Seit 1970 wurde auch an deutschen Universitäten nach und nach wieder Unterricht mit festsitzenden Zahnspangen erteilt. Der große Bruch mit der US-Kieferorthopädie wurde damit langsam beendet. Wie stark jedoch der Konservatismus einiger deutscher Hochschullehrer ist, zeigt sich in noch nach dem Jahr 2000 veröffentlichten Artikeln zu kieferorthopädischen Behandlungen ausschließlich mit herausnehmbaren Zahnspangen, die grundsätzlich veraltet, den Patienten nicht zumutbar und darüber hinaus auch unwirtschaftlich sind.
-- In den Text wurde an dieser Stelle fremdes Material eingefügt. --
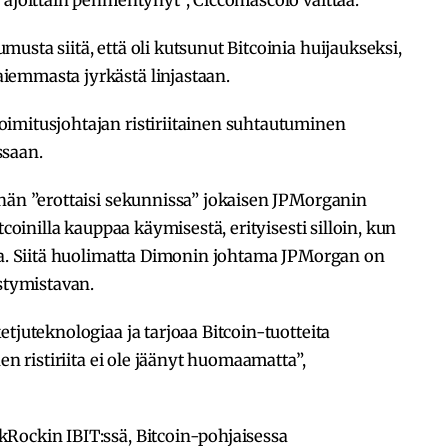
sta siitä, että oli kutsunut Bitcoinia huijaukseksi,
iemmasta jyrkästä linjastaan.
imitusjohtajan ristiriitainen suhtautuminen
ssaan.
 hän ”erottaisi sekunnissa” jokaisen JPMorganin
tcoinilla kauppaa käymisestä, erityisesti silloin, kun
ria. Siitä huolimatta Dimonin johtama JPMorgan on
tymistavan.
tjuteknologiaa ja tarjoaa Bitcoin-tuotteita
en ristiriita ei ole jäänyt huomaamatta”,
Rockin IBIT:ssä, Bitcoin-pohjaisessa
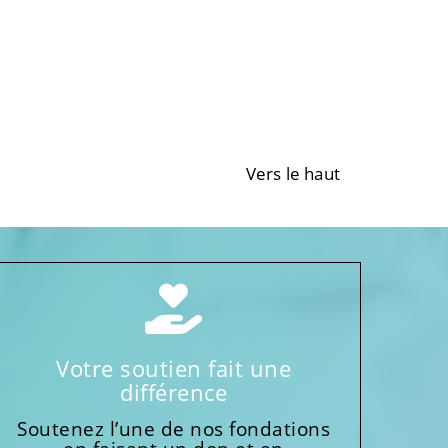
Vers le haut
Votre soutien fait une
différence
Soutenez l’une de nos fondations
Noch schlimmer sieht es bei den niedergelassenen Kieferorthopäden in Deutschland aus, denn das deutsche Honorarsystem belohnt langdauernde, wenig effiziente Behandlungen höher als kurze, intensive Behandlungen. Dazu betreibt fast jeder deutsche Kieferorthopädie ein eigenes zahntechnisches Labor, in dem herausnehmbare Zahnspangen hergestellt werden. Die Behandlung mit herausnehmbaren Zahnspangen wird also doppelt bevorzugt honoriert, so dass in Deutschland eine ineffiziente, veraltete Behandlungsweise mit herausnehmbaren Zahnspangen nach wie vor für Kinder und Jugendlichen verbreitet angewendet wird. Dass Kieferorthopäden zahntechnische Labors zur Herstellung herausnehmbarer Zahnspangen betreiben ist in der ganzen Welt unüblich und stellt ein Unikum der deutschen Kieferorthopädie dar. Es ist offensichtlich, dass hier etwas nicht stimmt.

Stand der Wissenschaft ist eindeutig, dass die meisten Behandlungen am einfachsten, effektivsten und am patientenfreundlichsten mit einer einzigen, festsitzenden Zahnspange durchgeführt werden können. In Deutschland besteht also die Situation, dass durch Konservatismus, schlechte Ausbildung und ein unsinniges Honorarsystem nach wie vor sehr viel mit den meist veralteten herausnehmbaren Zahnspangen behandelt wird – zum Nachteil der betroffenen Patienten!